От противного. Разыскания в области художественной культуры (Смирнов) - страница 142

. Но используемые в эстетической активности каналы связи с реципиентами не имели при этом субстанциального отличия от материи социофизического мира (звуковой, телесной, красочно-пластичной, естественно-языковой). Традиционные искусства медиально не могли не быть катафатическими, ибо передавали информацию так же, как то случается при общении людей друг с другом и при восприятии ими природных объектов. Только с изобретением кино («движущейся», охватывающей разные стороны действительности «фотографии») человеку удалось вместить искусство в медиум, который запечатлевал мир, сам будучи отторгнутым от него.
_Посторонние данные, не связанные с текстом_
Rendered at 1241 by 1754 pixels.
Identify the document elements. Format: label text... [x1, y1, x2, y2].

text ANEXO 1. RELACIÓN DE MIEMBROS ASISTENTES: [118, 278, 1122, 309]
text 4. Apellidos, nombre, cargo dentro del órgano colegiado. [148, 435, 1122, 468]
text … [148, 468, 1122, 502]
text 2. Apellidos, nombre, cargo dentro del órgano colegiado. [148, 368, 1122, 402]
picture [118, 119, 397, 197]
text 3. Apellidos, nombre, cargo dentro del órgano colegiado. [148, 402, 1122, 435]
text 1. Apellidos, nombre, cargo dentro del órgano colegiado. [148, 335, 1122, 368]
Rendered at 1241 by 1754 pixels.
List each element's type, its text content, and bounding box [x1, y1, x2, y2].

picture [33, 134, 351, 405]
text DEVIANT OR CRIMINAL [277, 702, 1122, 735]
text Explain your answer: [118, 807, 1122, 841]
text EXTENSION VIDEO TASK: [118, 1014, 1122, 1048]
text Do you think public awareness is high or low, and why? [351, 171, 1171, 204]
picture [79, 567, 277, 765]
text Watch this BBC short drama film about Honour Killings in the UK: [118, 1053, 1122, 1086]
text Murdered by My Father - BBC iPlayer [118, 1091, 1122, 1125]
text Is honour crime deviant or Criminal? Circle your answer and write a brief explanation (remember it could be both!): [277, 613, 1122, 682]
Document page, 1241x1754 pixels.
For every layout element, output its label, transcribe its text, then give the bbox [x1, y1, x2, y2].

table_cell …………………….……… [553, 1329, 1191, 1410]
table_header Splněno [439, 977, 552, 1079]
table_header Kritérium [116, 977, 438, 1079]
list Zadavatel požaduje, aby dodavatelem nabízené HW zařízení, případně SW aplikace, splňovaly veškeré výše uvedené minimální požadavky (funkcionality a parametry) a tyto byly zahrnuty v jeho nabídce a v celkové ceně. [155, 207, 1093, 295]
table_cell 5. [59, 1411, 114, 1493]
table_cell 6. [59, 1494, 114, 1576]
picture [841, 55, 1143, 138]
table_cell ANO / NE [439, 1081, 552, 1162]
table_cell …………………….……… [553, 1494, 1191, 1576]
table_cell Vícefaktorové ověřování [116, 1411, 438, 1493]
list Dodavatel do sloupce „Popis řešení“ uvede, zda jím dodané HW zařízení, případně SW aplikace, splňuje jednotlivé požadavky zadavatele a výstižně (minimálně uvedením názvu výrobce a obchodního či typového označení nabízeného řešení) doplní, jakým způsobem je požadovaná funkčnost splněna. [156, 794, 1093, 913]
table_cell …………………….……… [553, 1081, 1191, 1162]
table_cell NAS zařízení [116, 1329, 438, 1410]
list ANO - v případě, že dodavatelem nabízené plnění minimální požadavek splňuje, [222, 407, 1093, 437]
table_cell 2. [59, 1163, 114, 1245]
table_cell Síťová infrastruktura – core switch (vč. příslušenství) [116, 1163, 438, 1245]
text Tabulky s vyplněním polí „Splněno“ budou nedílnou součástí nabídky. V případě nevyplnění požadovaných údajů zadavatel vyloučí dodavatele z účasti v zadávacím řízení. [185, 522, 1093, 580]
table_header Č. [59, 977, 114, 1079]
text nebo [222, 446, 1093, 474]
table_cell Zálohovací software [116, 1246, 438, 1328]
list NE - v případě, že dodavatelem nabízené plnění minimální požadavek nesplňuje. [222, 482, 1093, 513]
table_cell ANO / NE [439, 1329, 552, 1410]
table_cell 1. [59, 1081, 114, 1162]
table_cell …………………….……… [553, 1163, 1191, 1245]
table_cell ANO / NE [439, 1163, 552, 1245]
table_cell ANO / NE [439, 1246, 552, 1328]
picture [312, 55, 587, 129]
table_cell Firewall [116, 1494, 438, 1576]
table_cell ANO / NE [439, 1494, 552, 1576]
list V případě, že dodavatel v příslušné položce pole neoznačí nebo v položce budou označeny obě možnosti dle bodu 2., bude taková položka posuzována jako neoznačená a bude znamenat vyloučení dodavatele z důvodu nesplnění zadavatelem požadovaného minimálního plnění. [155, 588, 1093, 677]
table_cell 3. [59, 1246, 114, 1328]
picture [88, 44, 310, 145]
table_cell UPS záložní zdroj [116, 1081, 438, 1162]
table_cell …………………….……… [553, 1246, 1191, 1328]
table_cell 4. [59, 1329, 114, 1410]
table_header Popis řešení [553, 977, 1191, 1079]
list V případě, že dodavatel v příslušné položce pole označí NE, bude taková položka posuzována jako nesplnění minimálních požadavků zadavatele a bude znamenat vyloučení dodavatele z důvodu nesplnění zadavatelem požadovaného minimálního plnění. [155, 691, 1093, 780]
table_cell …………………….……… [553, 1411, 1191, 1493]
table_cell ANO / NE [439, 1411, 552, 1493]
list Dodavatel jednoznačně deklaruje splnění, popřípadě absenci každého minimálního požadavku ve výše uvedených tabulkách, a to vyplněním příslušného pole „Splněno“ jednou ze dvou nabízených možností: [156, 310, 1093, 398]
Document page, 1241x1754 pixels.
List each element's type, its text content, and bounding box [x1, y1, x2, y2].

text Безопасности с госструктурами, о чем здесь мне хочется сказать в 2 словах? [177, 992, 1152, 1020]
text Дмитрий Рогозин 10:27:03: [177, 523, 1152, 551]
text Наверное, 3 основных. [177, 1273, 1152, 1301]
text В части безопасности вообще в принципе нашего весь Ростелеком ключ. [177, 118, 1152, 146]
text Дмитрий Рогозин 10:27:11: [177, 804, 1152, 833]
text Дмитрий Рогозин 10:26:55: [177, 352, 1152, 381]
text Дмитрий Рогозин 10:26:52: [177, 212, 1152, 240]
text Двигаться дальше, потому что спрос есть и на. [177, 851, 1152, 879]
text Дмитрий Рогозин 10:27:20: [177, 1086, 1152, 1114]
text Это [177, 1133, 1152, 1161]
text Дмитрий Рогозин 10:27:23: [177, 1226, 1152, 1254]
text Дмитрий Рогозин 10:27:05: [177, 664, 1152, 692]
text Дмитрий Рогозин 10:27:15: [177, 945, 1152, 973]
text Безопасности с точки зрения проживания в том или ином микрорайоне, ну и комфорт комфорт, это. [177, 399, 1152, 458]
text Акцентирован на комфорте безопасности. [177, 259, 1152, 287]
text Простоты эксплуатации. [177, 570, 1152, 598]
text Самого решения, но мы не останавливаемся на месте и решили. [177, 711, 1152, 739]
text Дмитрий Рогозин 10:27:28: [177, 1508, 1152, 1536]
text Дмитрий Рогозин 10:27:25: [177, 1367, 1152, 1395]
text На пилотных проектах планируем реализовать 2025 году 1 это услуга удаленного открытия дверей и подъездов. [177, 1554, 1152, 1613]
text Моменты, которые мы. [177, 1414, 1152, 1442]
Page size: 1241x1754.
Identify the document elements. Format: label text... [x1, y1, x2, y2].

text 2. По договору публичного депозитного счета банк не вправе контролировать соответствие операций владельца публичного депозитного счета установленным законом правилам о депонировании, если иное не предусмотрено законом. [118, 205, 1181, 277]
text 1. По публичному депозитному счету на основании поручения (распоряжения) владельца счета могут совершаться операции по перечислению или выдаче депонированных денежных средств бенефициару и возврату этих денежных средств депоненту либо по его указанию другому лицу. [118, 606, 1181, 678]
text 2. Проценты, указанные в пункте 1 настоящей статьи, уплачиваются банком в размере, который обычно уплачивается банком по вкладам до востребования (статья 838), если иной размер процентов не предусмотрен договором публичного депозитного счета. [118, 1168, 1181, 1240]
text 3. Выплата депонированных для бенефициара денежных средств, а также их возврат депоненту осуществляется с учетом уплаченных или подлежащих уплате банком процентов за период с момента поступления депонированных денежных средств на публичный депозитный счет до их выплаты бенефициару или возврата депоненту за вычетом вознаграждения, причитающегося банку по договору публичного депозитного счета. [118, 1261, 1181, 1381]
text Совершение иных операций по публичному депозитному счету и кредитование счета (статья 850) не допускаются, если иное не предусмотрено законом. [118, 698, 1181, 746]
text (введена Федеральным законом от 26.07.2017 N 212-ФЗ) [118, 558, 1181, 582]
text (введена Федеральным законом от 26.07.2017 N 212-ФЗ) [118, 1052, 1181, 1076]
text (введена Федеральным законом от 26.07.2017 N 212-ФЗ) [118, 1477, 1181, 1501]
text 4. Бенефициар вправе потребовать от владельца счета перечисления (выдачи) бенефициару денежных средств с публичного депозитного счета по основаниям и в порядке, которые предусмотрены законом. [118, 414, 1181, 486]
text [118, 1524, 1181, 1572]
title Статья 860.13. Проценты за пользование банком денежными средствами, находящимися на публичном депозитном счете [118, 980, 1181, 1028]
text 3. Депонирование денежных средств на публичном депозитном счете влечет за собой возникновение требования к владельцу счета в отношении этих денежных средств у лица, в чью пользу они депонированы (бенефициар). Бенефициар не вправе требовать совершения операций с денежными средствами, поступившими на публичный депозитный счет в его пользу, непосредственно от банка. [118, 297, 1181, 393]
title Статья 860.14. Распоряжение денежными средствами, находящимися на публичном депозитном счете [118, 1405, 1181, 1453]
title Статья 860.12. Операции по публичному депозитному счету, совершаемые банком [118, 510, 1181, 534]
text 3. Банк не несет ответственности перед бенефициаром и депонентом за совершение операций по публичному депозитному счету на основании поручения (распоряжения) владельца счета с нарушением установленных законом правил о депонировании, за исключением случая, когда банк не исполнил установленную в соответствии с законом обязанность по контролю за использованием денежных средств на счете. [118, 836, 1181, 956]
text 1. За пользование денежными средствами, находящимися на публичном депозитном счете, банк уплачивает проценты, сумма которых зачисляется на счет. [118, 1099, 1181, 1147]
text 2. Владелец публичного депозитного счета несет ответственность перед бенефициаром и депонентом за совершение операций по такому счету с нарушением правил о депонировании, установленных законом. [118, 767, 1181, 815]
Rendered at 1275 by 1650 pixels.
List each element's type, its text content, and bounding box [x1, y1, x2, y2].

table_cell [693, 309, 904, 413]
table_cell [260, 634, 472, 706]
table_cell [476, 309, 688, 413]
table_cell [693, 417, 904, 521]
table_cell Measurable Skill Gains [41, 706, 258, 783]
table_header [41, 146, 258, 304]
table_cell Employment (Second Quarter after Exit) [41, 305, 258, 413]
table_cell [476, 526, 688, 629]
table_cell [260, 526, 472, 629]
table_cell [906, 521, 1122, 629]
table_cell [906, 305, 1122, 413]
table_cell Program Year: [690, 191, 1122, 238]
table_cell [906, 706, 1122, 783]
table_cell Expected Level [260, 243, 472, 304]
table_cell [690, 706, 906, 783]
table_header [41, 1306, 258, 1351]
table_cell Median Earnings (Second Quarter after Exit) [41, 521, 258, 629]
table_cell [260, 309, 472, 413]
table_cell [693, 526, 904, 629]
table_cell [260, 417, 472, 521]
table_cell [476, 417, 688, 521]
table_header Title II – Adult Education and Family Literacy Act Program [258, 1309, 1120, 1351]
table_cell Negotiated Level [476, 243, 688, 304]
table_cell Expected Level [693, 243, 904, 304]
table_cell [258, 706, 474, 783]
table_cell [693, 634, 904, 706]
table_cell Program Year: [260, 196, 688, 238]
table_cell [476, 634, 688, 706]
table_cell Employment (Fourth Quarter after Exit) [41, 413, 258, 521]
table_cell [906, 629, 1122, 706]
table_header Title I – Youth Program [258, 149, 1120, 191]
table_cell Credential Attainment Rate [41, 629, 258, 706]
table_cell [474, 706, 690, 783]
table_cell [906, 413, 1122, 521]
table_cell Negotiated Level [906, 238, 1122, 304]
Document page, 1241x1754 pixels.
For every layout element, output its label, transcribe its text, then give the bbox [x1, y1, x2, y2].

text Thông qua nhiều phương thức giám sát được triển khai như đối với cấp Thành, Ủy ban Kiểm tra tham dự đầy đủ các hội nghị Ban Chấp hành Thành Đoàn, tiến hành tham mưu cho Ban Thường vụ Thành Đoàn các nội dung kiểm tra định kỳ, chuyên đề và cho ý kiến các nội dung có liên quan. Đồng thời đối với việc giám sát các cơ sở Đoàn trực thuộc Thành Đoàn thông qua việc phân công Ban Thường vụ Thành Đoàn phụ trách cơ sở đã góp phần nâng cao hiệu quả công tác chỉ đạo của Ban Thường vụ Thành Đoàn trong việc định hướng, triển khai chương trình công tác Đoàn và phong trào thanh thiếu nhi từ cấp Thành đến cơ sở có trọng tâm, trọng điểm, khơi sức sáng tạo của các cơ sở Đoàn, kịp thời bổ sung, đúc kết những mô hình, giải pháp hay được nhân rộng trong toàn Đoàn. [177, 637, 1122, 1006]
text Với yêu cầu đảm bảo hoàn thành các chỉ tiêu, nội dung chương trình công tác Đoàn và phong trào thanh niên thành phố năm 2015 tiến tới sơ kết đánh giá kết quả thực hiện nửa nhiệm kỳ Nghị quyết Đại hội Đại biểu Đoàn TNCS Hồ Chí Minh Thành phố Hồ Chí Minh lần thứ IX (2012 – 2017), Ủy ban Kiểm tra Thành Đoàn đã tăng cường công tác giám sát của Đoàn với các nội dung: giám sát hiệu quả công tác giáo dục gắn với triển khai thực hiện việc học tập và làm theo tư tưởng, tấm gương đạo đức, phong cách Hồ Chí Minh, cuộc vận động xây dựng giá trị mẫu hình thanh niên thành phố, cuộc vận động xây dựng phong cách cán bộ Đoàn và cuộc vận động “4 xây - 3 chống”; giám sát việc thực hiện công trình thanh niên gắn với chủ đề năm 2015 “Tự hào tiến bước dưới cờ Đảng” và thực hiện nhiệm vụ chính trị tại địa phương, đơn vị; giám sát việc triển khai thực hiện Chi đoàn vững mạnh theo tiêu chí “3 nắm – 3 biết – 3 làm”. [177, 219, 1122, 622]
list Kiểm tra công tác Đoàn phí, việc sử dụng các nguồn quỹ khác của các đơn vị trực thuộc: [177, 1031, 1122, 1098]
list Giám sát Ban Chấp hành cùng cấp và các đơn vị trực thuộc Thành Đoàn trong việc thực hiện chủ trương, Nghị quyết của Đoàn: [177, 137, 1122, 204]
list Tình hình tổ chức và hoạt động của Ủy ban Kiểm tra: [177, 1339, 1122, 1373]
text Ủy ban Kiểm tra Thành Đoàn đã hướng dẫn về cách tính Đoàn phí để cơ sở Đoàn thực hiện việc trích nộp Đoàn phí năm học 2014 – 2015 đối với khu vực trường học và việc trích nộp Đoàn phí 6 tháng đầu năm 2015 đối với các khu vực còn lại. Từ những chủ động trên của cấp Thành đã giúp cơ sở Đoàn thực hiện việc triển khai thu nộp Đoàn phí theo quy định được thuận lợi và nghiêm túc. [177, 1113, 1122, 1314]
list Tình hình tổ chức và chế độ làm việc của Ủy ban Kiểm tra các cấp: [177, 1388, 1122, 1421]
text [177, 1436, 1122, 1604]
Двумирие, необходимая предпосылка апофазиса, оказалось в кино качеством медиальности, а не воображаемым, как в искусствах, существовавших до возникновения Великого Немого.

Не давая получателям зрительного образа возможности очутиться за экраном, в фильмическом инобытии, кино принципиально сокращало их компетенцию и, соответственно, рассчитывало себя, какие бы сословия ни посещали киносеансы, на усвоение упрощенно-массовым сознанием, что вызывало как протест (каковым была, скажем, брошюра Корнея Чуковского «Нат Пинкертон и современная литература» (1908, 1910), высмеивавшая примитивизм ранних фильмов), так и восхищение, отмеченное апофатическими чаяниями: Яков Линцбах предвидел, что новое искусство заложит фундамент небывалого языка – «без слов и без грамматики»[349]. Апеллируя к низам общества (и очень часто изображая их представителей), предреволюционный русский кинематограф и в этом отношении был соположен исихазму с его заботой об обездоленных и установкой на нестяжательство[350] (каковая переводила в имущественный план неприятие тварного рассудка). В качестве секуляризованной апофатики киноискусство, однако, не только идеализировало людей из народа (как в «Немых свидетелях», где внучка швейцара Настя, обманутая господином, сохраняет преданность ему и изгоняет из дома любовника его жены), но и указывало на исходящую от них опасность и разрушительность: в мелодраме того же Бауэра «Дитя большого города» (1914) швея из деревни Маня разоряет и доводит до самоубийства увлекшегося ею Виктора. Как бы то ни было, грянувшая на рубеже XIX – XX вв. эра кино ознаменовала собой пауперизацию искусства, которое свело себя на экранах к элементарным рекомбинациям значащих элементов: преследуемый становится преследующим (в комических лентах Чарли Чаплина), нуждающийся в благодеянии – насильником (в «Сумерках женской души»), неверная невеста – жертвой мужского непостоянства (в «Миражах» (1915) Петра Чардынина) и т. д. и т. п. Пусть обусловленный медиально, этот редукционизм выполнял то же задание, что и религиозно мотивированное, как сказал бы Майстер Экхарт, «обнищание» субъекта знания в апофатике, мыслившей – в лице Плотина, Ареопагита и др. – и свой объект, Бога, максимально «простым». Сами рекомбинации, демонстрировавшиеся на экране начиная с «Политого поливальщика» братьев Люмьер, упирались в отрицание данностей и делали его – отрицание – главным логическим содержанием кинопродукции.